■ **Extract to read**
In this research article, an improved method named Scharr Edge-based regularization (SEBR) has been proposed for the blind image deconvolution of images. The proposed SEBR is executed in three main steps: (1) Edge Enhancement by using the Scharr Edge-based (SEB) operator, (2) Estimation of a convolved blur kernel, and (3) Recovery of a latent sharp image. Figure 2 below presents the proposed approach used for blind image deblurring. The observed blur image (f (x, y)) is down sampled to a certain size. The state-of-the-art Scharr edge detection operator is then applied to the down-sampled blurry images to extract the edge-based information of objects at different levels. The resultant edge map (Edge-Map) consists of both weak and strong edges. Subsequently, the trilateral filter is then applied to the resultant edge map (Edge-Map). The trilateral filter not only enhances the weak edges but also mitigates the effect of noise. Moreover, the trilateral filter is the fine quality version of the bilateral filter that suppresses the impulse noise effectively and sharpens the edge areas of objects in the blurred image. The kernel estimated with SEBR will effectively recover the sharp images that are either affected by gaussian or impulse noise. The kernel (k) is estimated by mathematical operation. Afterward, the initial image (f (x, y)) is updated by using the fast Iterative Shrinkage-Thresholding Algorithm (ISTA). Finally, a high-quality deblur image is obtained by using the non-blind deblurring method.

Rows drawn from a collection:
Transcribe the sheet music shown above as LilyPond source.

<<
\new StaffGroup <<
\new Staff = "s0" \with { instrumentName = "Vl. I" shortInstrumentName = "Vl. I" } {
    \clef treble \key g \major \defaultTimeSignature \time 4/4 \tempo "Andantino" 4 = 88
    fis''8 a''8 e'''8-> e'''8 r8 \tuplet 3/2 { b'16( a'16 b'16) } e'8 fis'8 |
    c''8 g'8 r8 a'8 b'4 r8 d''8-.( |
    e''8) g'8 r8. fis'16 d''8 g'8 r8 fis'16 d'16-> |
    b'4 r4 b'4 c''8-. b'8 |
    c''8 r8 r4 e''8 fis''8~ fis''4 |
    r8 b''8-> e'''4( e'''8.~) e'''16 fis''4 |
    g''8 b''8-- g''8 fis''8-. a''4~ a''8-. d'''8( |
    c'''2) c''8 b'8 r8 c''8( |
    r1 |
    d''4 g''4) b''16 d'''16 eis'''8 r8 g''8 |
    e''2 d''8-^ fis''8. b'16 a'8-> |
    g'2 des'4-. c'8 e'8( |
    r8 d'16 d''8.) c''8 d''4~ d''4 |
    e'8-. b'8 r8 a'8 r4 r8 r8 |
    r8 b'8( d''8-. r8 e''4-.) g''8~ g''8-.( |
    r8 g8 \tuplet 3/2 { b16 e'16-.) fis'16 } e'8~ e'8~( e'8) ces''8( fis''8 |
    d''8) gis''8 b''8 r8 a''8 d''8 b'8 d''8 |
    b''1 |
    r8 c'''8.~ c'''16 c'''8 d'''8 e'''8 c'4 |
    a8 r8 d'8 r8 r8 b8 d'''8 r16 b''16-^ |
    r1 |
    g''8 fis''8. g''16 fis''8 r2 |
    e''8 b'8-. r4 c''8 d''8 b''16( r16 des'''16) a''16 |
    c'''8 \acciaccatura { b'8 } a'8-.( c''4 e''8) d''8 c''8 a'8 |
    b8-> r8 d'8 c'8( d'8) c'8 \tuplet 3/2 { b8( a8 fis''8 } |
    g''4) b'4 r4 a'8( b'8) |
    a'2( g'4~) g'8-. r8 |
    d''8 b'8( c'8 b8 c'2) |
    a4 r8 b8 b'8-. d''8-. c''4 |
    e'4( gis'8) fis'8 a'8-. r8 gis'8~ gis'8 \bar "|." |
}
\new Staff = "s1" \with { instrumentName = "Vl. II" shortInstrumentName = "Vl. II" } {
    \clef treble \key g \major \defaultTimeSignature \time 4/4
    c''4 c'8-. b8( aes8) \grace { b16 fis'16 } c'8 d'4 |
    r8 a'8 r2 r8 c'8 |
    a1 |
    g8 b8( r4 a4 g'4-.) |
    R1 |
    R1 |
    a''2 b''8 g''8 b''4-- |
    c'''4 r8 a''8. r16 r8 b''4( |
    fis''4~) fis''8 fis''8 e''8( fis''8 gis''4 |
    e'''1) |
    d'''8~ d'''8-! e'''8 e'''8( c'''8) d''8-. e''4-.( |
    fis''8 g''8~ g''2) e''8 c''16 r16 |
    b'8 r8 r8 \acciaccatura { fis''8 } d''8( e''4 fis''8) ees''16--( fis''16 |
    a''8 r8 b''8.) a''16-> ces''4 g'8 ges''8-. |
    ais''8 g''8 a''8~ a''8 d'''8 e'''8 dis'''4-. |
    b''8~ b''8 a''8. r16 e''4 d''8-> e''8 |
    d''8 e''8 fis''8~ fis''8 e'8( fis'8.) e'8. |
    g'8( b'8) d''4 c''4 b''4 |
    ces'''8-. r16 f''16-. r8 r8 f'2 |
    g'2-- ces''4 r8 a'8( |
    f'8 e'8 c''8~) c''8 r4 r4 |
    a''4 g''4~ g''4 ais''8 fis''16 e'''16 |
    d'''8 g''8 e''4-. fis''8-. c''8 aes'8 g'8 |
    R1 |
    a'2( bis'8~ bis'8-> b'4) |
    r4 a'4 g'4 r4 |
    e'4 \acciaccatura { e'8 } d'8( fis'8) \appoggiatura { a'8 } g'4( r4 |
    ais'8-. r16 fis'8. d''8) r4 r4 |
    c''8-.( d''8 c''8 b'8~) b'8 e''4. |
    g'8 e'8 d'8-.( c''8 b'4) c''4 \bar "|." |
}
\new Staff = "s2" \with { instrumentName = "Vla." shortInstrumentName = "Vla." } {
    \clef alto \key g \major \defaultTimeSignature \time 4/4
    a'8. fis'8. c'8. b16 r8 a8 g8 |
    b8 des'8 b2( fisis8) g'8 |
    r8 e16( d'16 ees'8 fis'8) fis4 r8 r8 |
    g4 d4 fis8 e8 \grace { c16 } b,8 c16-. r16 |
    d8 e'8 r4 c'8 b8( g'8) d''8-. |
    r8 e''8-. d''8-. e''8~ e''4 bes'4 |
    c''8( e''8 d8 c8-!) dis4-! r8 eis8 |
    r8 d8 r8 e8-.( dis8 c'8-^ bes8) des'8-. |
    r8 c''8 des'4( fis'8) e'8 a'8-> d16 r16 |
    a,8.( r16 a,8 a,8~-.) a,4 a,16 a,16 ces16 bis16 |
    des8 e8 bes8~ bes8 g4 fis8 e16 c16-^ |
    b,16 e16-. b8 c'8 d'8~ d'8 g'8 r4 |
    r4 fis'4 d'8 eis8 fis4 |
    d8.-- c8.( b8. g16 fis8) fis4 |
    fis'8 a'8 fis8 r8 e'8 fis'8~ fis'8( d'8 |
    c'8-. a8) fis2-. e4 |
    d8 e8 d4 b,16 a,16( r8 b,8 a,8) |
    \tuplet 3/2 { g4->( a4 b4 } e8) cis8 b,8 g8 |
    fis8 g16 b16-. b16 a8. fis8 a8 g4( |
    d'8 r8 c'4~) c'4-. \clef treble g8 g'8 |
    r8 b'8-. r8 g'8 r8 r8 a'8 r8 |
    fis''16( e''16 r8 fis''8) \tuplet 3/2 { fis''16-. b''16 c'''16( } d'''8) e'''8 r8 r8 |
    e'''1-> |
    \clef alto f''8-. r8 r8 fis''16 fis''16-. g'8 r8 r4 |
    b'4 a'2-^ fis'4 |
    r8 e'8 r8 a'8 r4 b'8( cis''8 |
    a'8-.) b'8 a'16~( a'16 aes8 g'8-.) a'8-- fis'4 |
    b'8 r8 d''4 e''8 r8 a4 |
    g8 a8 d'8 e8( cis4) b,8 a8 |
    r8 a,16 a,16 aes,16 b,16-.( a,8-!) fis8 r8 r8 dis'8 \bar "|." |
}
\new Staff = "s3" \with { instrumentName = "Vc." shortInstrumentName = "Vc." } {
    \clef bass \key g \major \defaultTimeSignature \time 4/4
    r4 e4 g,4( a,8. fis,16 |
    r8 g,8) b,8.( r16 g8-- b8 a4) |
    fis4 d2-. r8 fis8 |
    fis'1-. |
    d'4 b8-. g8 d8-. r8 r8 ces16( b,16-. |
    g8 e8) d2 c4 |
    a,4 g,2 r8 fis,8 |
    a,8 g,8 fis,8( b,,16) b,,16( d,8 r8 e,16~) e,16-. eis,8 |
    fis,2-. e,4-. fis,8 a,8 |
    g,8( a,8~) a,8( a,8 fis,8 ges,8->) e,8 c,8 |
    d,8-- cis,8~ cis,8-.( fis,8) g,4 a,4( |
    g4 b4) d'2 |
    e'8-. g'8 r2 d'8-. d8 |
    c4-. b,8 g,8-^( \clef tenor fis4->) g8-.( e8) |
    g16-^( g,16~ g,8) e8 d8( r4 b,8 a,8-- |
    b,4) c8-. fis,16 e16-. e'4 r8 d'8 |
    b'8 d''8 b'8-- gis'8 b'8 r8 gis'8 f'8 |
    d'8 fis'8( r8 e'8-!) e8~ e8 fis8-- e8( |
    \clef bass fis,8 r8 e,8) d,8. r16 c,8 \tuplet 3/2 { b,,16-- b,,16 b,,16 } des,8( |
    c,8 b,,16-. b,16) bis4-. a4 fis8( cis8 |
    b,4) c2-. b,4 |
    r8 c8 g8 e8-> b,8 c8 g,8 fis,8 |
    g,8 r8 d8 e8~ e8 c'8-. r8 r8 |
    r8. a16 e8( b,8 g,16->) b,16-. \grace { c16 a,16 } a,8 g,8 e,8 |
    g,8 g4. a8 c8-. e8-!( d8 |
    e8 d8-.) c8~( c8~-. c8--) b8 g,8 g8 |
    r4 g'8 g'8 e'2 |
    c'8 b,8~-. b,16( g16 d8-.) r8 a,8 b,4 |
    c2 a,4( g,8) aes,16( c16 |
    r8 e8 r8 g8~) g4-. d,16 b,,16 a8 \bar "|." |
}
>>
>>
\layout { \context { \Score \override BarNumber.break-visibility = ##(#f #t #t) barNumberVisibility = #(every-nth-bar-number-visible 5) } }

...

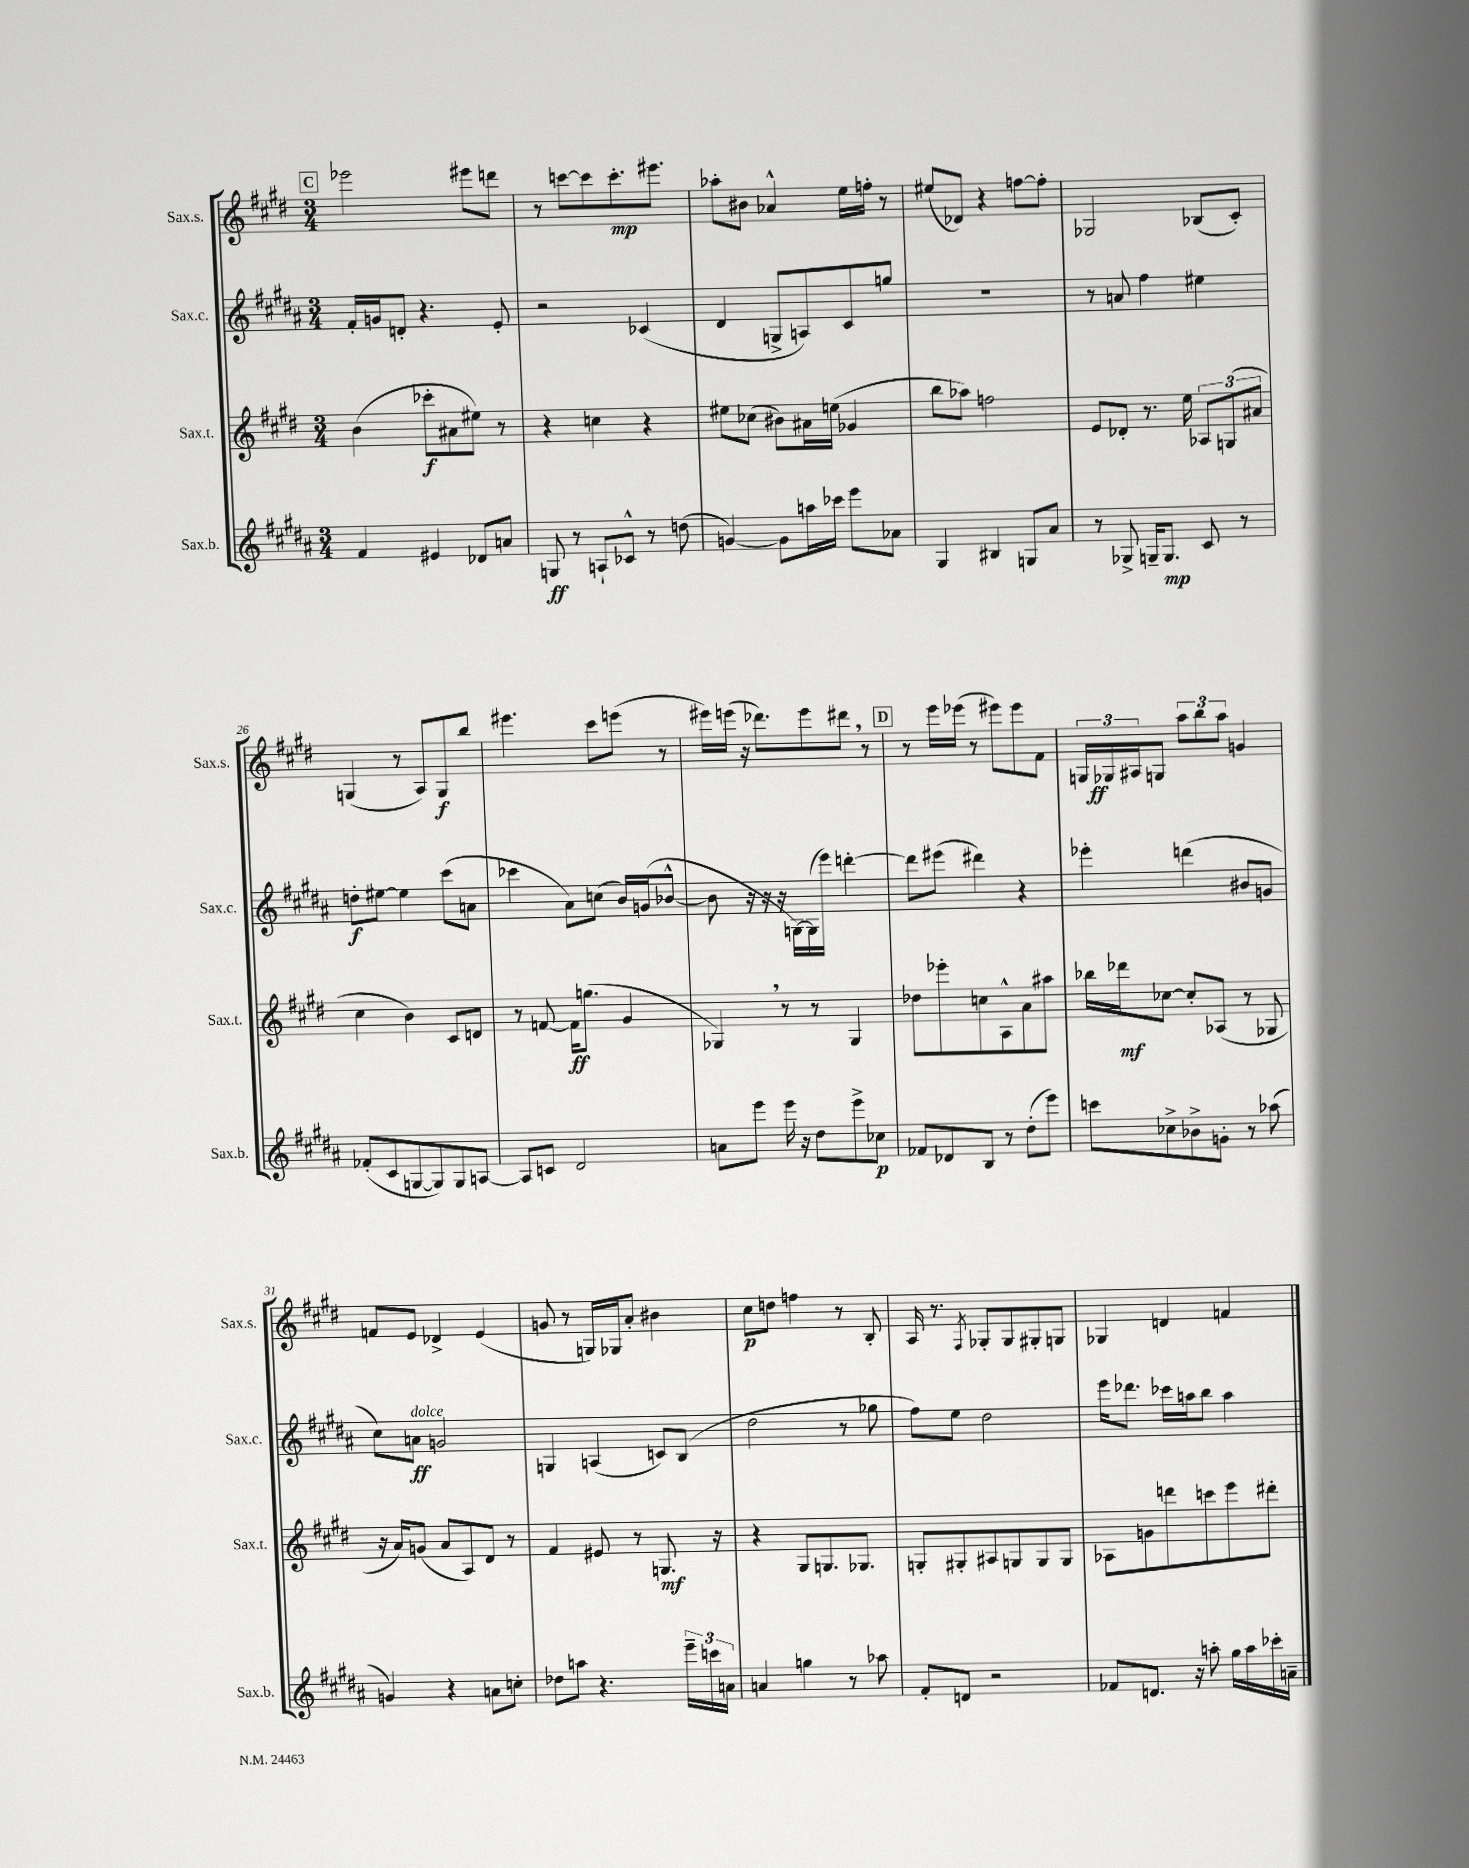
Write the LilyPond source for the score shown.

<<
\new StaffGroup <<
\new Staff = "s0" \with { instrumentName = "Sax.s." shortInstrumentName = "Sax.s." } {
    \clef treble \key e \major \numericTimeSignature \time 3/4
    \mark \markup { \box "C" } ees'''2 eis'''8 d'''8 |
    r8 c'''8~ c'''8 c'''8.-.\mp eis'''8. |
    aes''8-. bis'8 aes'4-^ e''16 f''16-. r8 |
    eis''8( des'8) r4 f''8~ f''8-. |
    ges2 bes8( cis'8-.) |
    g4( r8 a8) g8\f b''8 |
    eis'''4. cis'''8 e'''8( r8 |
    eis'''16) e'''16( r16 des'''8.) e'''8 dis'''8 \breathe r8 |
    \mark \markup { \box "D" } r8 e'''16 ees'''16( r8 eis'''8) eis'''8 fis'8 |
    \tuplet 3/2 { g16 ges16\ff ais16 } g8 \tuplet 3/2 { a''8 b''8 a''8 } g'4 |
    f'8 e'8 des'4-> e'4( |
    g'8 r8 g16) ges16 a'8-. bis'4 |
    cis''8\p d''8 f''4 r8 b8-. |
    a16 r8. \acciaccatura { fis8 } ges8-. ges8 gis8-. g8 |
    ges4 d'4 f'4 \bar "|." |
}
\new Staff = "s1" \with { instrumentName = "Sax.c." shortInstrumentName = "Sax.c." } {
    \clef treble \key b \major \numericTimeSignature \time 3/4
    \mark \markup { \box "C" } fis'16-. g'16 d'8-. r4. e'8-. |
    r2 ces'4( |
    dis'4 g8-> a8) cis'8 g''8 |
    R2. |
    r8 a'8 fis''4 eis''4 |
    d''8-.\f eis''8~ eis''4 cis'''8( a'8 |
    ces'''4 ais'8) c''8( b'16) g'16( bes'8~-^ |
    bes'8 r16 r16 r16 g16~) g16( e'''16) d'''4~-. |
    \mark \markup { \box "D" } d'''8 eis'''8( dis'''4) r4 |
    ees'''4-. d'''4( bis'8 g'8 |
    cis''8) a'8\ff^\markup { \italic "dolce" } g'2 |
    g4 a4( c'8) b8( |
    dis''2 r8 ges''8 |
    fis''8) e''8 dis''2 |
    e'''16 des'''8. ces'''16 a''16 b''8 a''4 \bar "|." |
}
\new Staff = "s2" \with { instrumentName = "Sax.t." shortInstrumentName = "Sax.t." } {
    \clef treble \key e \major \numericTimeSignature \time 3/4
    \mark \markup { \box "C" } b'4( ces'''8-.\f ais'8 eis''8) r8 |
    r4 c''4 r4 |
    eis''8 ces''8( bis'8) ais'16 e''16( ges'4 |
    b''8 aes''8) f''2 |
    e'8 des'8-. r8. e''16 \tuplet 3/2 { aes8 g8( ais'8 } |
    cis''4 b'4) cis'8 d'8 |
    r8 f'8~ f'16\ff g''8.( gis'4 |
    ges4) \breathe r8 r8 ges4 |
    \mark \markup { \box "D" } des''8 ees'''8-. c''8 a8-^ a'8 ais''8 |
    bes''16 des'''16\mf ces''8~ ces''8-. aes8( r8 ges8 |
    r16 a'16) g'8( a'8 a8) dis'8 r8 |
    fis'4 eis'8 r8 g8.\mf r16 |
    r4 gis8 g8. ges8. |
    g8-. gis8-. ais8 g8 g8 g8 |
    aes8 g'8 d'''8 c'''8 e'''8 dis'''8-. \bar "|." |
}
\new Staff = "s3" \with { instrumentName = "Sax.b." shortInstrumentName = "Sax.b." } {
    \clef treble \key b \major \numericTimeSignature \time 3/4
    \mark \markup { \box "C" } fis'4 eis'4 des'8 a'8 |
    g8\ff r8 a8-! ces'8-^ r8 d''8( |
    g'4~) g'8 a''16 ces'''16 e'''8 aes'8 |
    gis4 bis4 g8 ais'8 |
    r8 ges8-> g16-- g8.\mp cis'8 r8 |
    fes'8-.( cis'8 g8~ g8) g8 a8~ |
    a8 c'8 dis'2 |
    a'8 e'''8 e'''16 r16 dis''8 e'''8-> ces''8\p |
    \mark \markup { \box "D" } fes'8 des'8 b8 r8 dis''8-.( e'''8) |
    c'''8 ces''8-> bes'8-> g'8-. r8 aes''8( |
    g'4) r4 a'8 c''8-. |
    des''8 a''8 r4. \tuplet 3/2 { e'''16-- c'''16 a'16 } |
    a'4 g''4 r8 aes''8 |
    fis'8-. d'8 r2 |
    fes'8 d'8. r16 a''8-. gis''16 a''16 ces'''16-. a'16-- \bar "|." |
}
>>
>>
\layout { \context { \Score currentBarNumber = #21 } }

■ **Direction**
Answer these questions from the deblurring excerpt:
(a) Which edge detection operator is applied to the down-sampled blurry images?
(b) Which filter is applied to the resultant edge map?
(c) Which algorithm is used to update the initial image?
The rows stand as separate material, apart from the deblurring excerpt.

■ **Task answer**
(a) The Scharr edge detection operator.
(b) The trilateral filter.
(c) The fast Iterative Shrinkage-Thresholding Algorithm (ISTA).